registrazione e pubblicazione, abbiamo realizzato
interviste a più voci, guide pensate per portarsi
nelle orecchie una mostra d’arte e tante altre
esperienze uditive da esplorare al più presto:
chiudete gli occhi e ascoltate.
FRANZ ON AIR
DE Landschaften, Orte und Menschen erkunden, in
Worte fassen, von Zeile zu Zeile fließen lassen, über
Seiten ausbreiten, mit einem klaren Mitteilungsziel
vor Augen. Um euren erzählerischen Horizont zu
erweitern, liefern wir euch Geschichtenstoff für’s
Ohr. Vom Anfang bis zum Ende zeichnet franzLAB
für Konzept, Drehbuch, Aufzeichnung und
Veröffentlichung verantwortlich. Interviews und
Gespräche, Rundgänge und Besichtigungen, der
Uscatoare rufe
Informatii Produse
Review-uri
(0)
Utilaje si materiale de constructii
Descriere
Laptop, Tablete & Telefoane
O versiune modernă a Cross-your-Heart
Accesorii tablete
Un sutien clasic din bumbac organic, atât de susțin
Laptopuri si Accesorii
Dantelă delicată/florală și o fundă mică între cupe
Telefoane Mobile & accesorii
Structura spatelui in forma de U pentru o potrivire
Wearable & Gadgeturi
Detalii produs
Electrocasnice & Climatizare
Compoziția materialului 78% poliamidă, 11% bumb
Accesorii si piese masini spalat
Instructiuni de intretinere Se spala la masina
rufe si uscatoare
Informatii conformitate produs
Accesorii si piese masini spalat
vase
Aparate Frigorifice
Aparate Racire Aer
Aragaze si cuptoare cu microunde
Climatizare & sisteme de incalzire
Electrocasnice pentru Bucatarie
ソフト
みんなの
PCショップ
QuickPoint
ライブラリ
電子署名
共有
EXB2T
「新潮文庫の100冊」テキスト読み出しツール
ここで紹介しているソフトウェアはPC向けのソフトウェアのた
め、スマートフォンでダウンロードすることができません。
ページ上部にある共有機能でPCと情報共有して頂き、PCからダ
· · · · ·
Each of the entries above should be written out again exactly.

_Response_:
registrazione e pubblicazione, abbiamo realizzato
interviste a più voci, guide pensate per portarsi
nelle orecchie una mostra d’arte e tante altre
esperienze uditive da esplorare al più presto:
chiudete gli occhi e ascoltate.
FRANZ ON AIR
DE Landschaften, Orte und Menschen erkunden, in
Worte fassen, von Zeile zu Zeile fließen lassen, über
Seiten ausbreiten, mit einem klaren Mitteilungsziel
vor Augen. Um euren erzählerischen Horizont zu
erweitern, liefern wir euch Geschichtenstoff für’s
Ohr. Vom Anfang bis zum Ende zeichnet franzLAB
für Konzept, Drehbuch, Aufzeichnung und
Veröffentlichung verantwortlich. Interviews und
Gespräche, Rundgänge und Besichtigungen, der
Uscatoare rufe
Informatii Produse
Review-uri
(0)
Utilaje si materiale de constructii
Descriere
Laptop, Tablete & Telefoane
O versiune modernă a Cross-your-Heart
Accesorii tablete
Un sutien clasic din bumbac organic, atât de susțin
Laptopuri si Accesorii
Dantelă delicată/florală și o fundă mică între cupe
Telefoane Mobile & accesorii
Structura spatelui in forma de U pentru o potrivire
Wearable & Gadgeturi
Detalii produs
Electrocasnice & Climatizare
Compoziția materialului 78% poliamidă, 11% bumb
Accesorii si piese masini spalat
Instructiuni de intretinere Se spala la masina
rufe si uscatoare
Informatii conformitate produs
Accesorii si piese masini spalat
vase
Aparate Frigorifice
Aparate Racire Aer
Aragaze si cuptoare cu microunde
Climatizare & sisteme de incalzire
Electrocasnice pentru Bucatarie
ソフト
みんなの
PCショップ
QuickPoint
ライブラリ
電子署名
共有
EXB2T
「新潮文庫の100冊」テキスト読み出しツール
ここで紹介しているソフトウェアはPC向けのソフトウェアのた
め、スマートフォンでダウンロードすることができません。
ページ上部にある共有機能でPCと情報共有して頂き、PCからダ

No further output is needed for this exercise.